▶ Aim of the exercise
Here is a listing. Write it all out again exactly, but not its pictures.

▶ Stored data
★ ★ ★ ★ ★ ★ ★
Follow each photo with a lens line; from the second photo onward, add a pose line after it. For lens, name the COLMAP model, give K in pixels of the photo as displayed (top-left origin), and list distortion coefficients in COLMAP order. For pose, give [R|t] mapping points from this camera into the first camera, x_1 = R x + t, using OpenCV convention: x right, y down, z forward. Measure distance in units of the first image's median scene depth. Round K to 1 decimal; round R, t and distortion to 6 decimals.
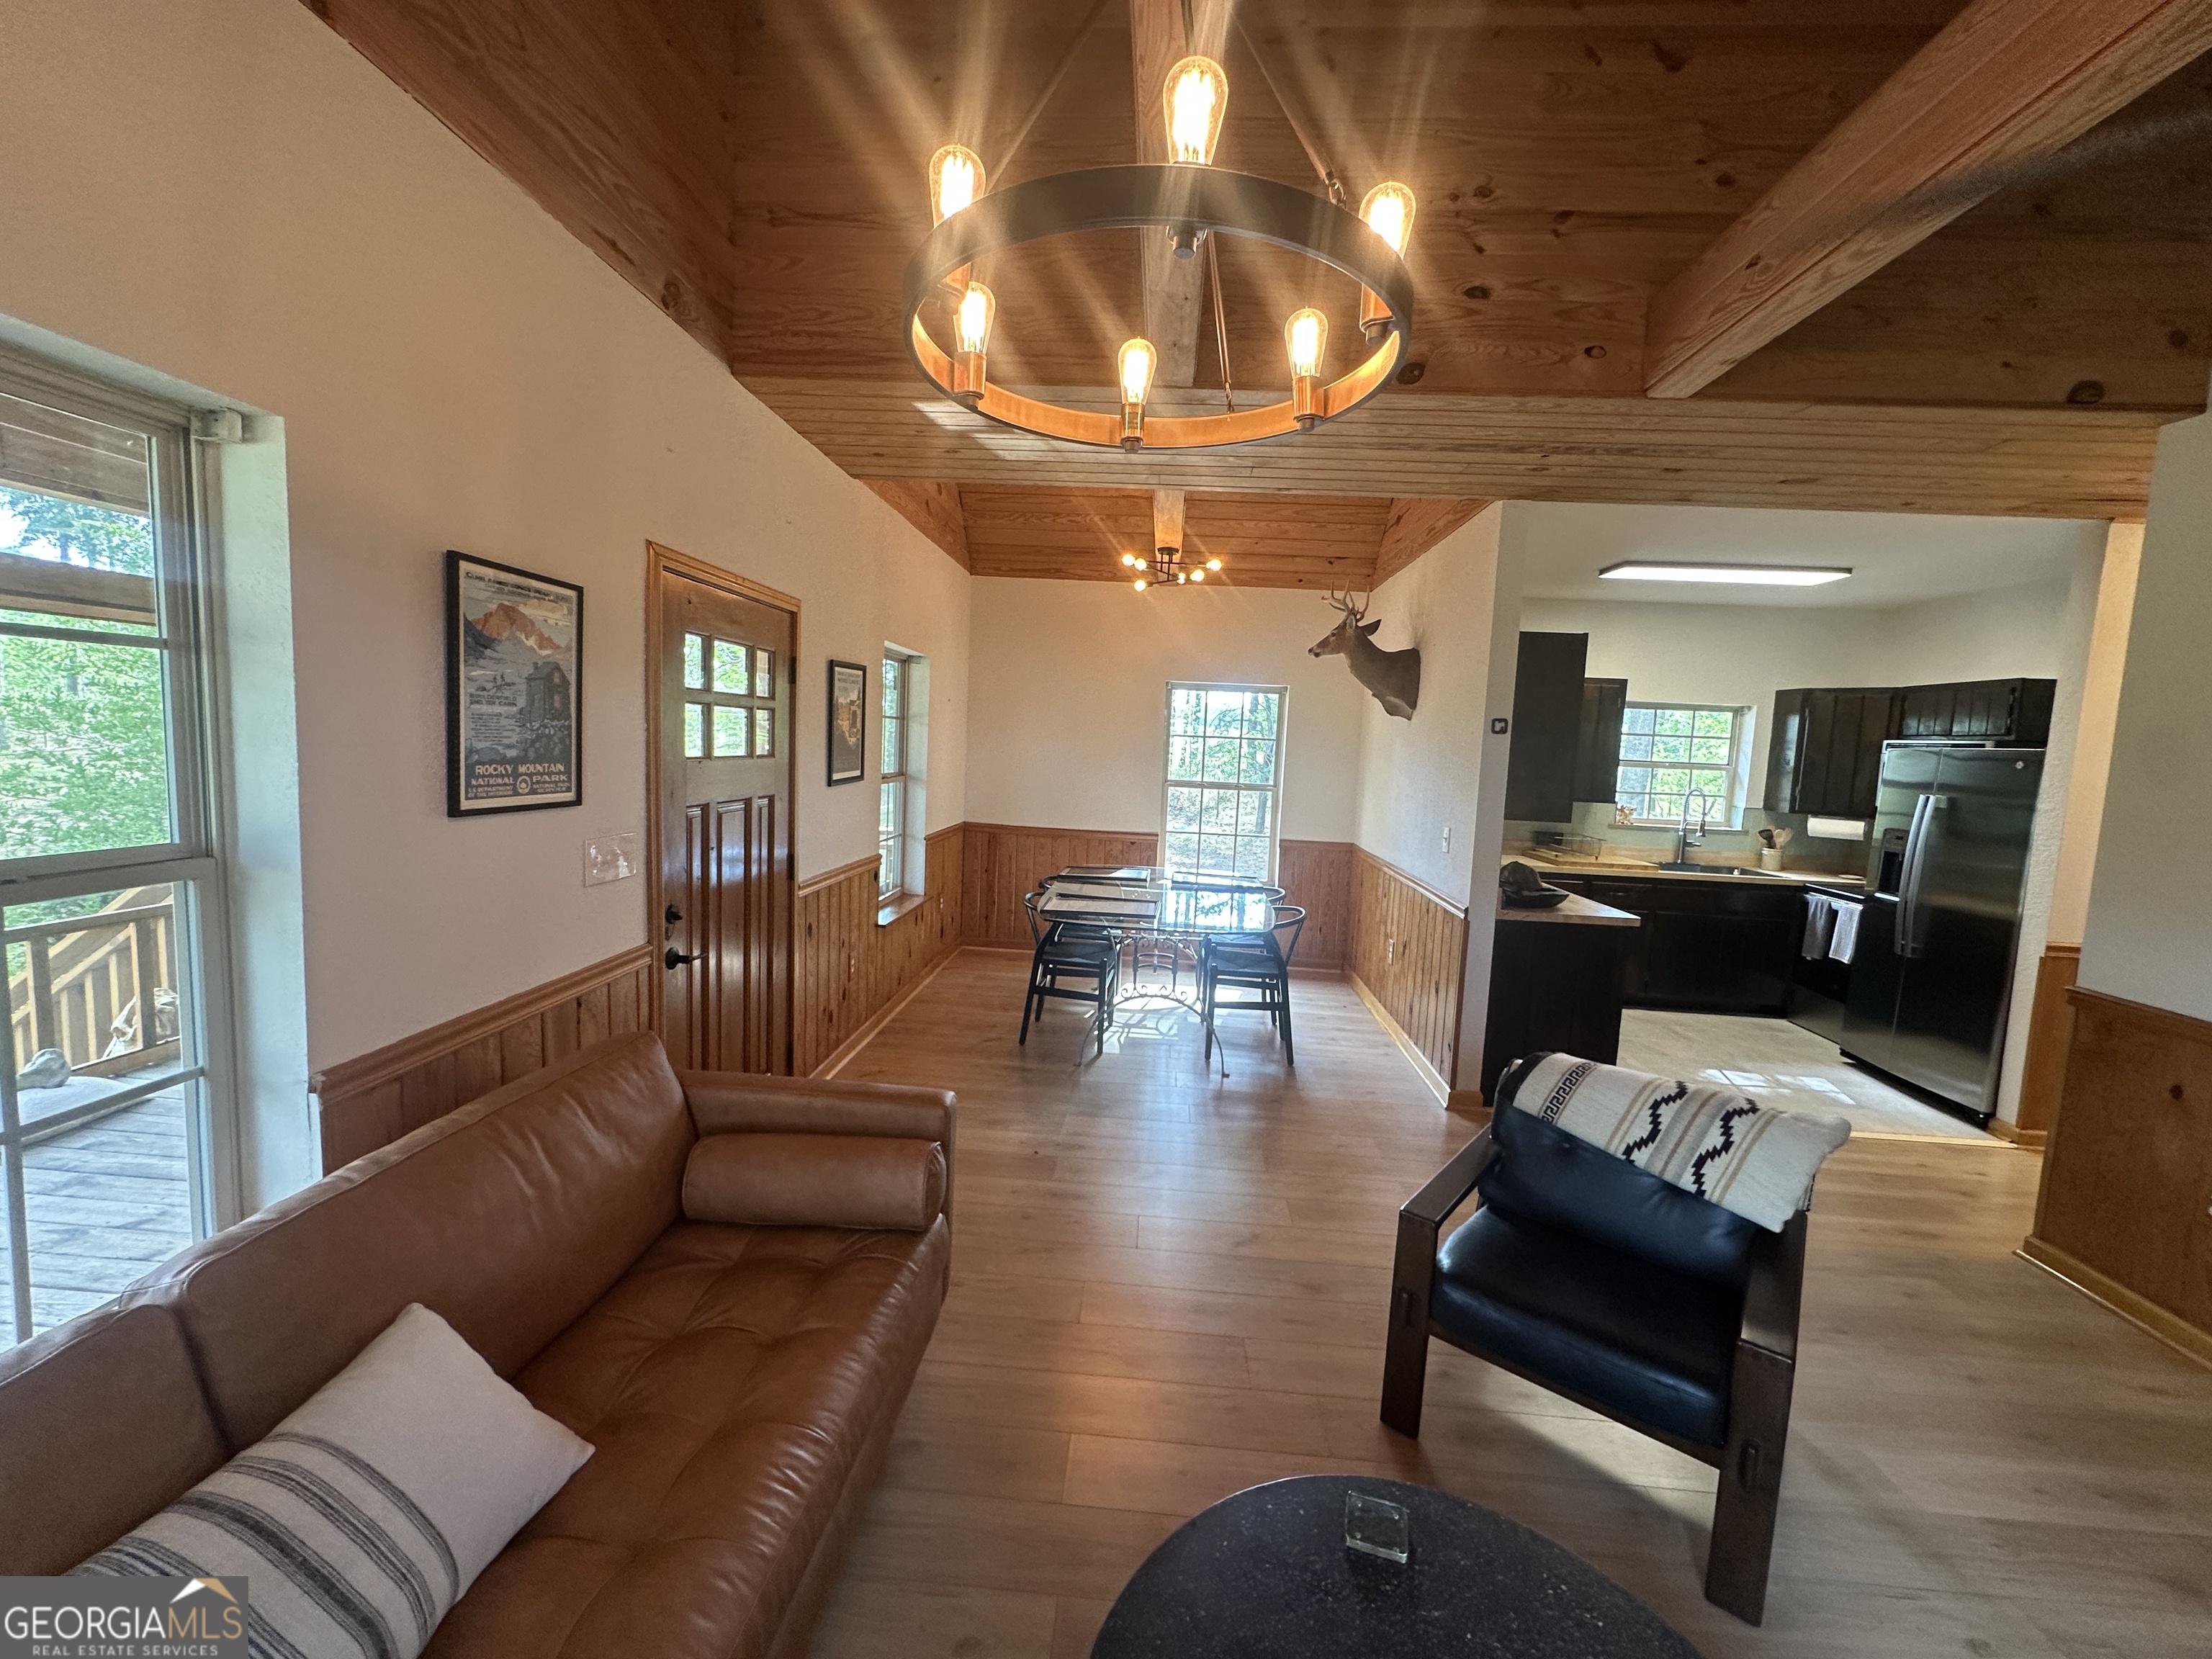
lens RADIAL K [[887.1, 0, 1104.8], [0, 887.1, 828.5], [0, 0, 1]] dist [0.000752, 0.000407]
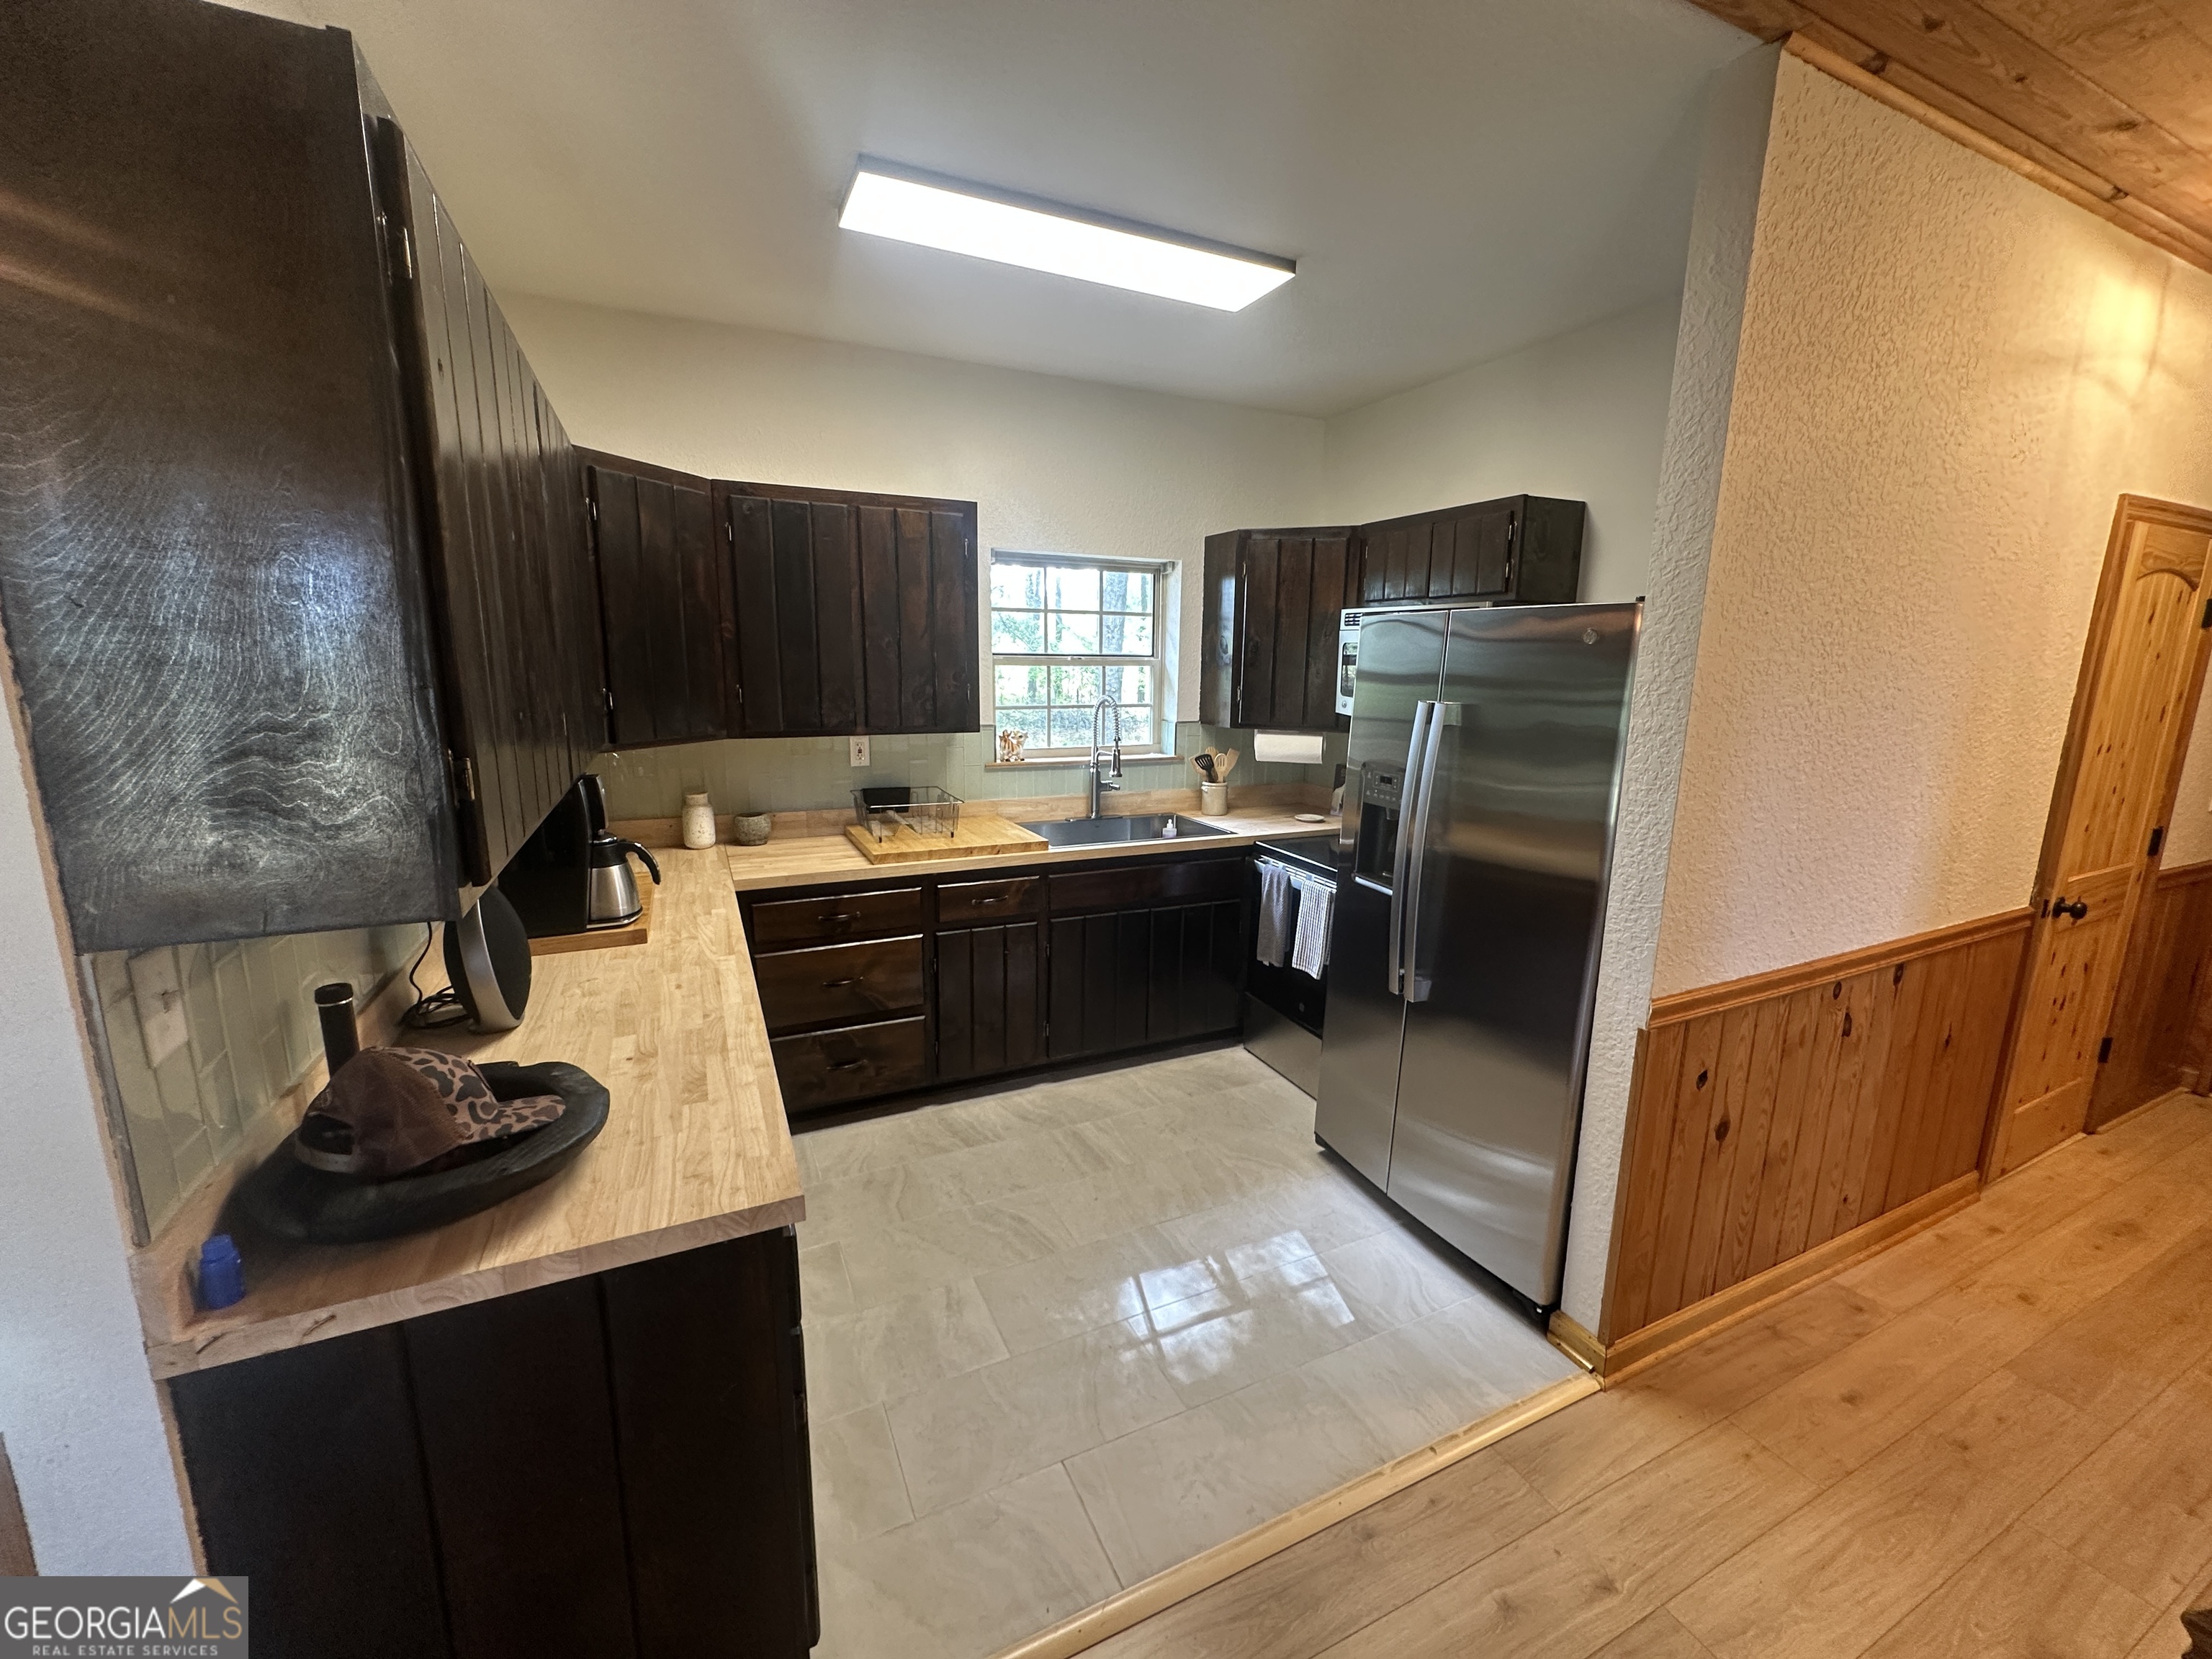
lens RADIAL K [[887.1, 0, 1108.1], [0, 887.1, 830.7], [0, 0, 1]] dist [0.000752, 0.000407]
pose [[0.872457, -0.120406, 0.473626, 0.385905], [0.069750, 0.989931, 0.123176, -0.030125], [-0.483688, -0.074430, 0.872070, 0.483489]]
★ ★ ★ ★ ★ ★ ★
▶ Written answer
Follow each photo with a lens line; from the second photo onward, add a pose line after it. For lens, name the COLMAP model, give K in pixels of the photo as displayed (top-left origin), and list distortion coefficients in COLMAP order. For pose, give [R|t] mapping points from this camera into the first camera, x_1 = R x + t, using OpenCV convention: x right, y down, z forward. Measure distance in units of the first image's median scene depth. Round K to 1 decimal; round R, t and distortion to 6 decimals.
lens RADIAL K [[887.1, 0, 1104.8], [0, 887.1, 828.5], [0, 0, 1]] dist [0.000752, 0.000407]
lens RADIAL K [[887.1, 0, 1108.1], [0, 887.1, 830.7], [0, 0, 1]] dist [0.000752, 0.000407]
pose [[0.872457, -0.120406, 0.473626, 0.385905], [0.069750, 0.989931, 0.123176, -0.030125], [-0.483688, -0.074430, 0.872070, 0.483489]]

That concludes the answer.